::: STORED DATA :::

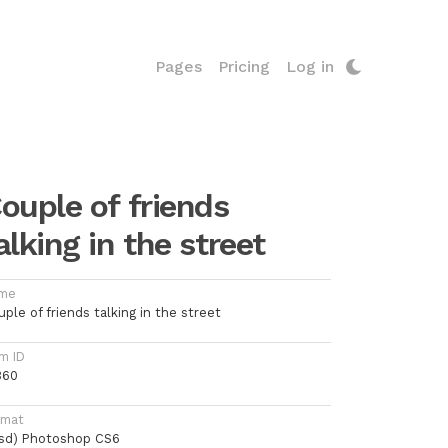
Pages
Pricing
Log in
ouple of friends
alking in the street
me
ple of friends talking in the street
m ID
360
rmat
psd) Photoshop CS6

:::

Extract every line of the records above that contains the word "street", matching case exactly.

## RESULT OF THIS EXERCISE
alking in the street
ple of friends talking in the street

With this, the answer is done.